Recombinant human bone morphogenetic protein-2 (BMP-2) is the growth factor with the most striking osteoinductive performance in orthopedic operations; it is also able to induce heterotopic bone formation. However, there has been little clinical research on Escherichia coli-derived BMP-2 (E.BMP-2). To confirm the efficacy and safety of E.BMP-2 with a hydroxyapatite carrier when applied to one-sided posterolateral fusion (PLF) in addition to lumbar interbody fusion (LIF), and to measure the lower dose of E.BMP-2 ever reported achieving solid fusion. Retrospective case-control study PATIENT SAMPLE: A total of 121 patients who received surgery for 1 or 2 levels of fusion for lumbar degenerative spinal stenosis or spondylolisthesis from January 2009 to December 2019 were included. Clinical and functional outcomes were evaluated using preoperative and final follow-up visual analogue scales for back pain (VAS-BP) and leg pain (VAS-LP), and Korean Oswestry disability index (K-ODI) scores. Fusion rates were evaluated by computed tomography at six months and one year after surgery. In addition, a subgroup analysis of group E according to number of fusion levels was conducted, and the fusion rates in the one-level and two-level fusion groups were compared. LIF and additional one-sided PLF was performed in all patients. They received autogenous iliac bone grafts (Group C, n=69) or 1mg of E.BMP-2 (Group E, n=52). There were no significant differences between preoperative and final VAS-BP, VAS-LP and K-ODI. The PLF rate was 79.7% for Group C and 82.7% for Group E at postoperative six months, and 94.2% for Group C and 100% for Group E at postoperative one year (P = 0.679, 0.134, respectively).
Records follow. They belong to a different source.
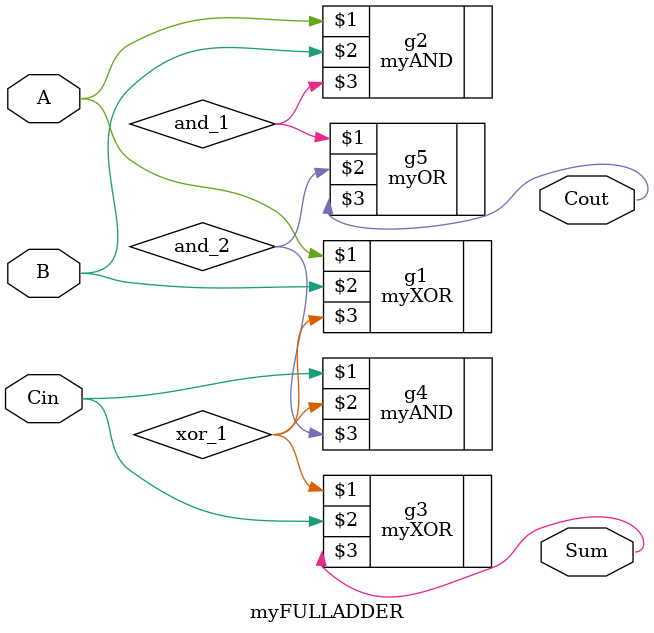
<source format=v>
`timescale 1ns / 1ps

module myFULLADDER(
    input Cin,
    input A,
    input B,
    output Sum,
    output Cout
    );
    wire xor_1;
    wire and_1;
    wire and_2;
    
    myXOR g1(A, B, xor_1);
    myAND g2(A, B, and_1);
    myXOR g3(xor_1, Cin, Sum);
    myAND g4(Cin, xor_1, and_2);
    myOR g5(and_1, and_2, Cout);
endmodule

</source>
The LIF rate was 71.0% in Group C and 71.2% in Group E at six months after surgery, and 97.1% in Group C and 100% in Group E at one year (P = 0.987, 0.506, respectively). In terms of numbers of fusion levels in Group E, PLF rates at six months (P = 0.486) and one year after surgery were similar in the two groups, as were LIF rates at six months (P = 0.822) and one year after surgery. There were no cases of malignancy or radiculopathy in Group E during one-year of follow-up. One milligram of E.BMP-2 is a safe and effective osteoinductive material in short-level lumbar PLF surgery.